◆ Work instructions ◆
In the listing below, the lines starting with the line with "65 240 4.59" and going on through the line with "144 299 2.20" are to be reproduced exactly, and only those.

◆ Exercise inputs ◆
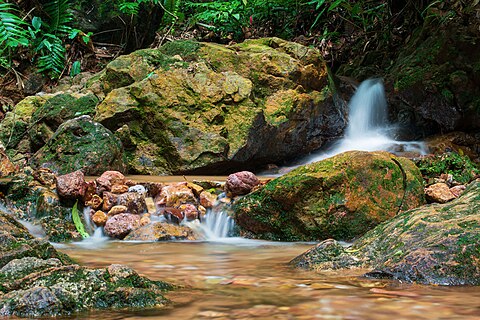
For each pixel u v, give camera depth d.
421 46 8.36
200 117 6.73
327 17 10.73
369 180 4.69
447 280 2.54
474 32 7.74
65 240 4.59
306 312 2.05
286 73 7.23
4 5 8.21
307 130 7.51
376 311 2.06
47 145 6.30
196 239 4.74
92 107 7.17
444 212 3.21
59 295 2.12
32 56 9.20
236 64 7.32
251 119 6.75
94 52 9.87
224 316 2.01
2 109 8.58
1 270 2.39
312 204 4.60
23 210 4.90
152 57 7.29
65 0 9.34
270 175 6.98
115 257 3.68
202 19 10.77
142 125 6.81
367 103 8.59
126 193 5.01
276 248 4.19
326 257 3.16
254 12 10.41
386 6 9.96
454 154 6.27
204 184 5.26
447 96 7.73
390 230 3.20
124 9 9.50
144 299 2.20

...

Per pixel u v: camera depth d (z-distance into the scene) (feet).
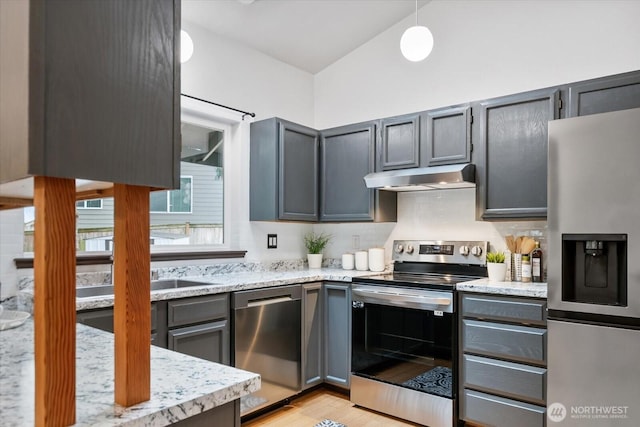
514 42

◆ Answer for this exercise ◆
65 240 4.59
306 312 2.05
286 73 7.23
4 5 8.21
307 130 7.51
376 311 2.06
47 145 6.30
196 239 4.74
92 107 7.17
444 212 3.21
59 295 2.12
32 56 9.20
236 64 7.32
251 119 6.75
94 52 9.87
224 316 2.01
2 109 8.58
1 270 2.39
312 204 4.60
23 210 4.90
152 57 7.29
65 0 9.34
270 175 6.98
115 257 3.68
202 19 10.77
142 125 6.81
367 103 8.59
126 193 5.01
276 248 4.19
326 257 3.16
254 12 10.41
386 6 9.96
454 154 6.27
204 184 5.26
447 96 7.73
390 230 3.20
124 9 9.50
144 299 2.20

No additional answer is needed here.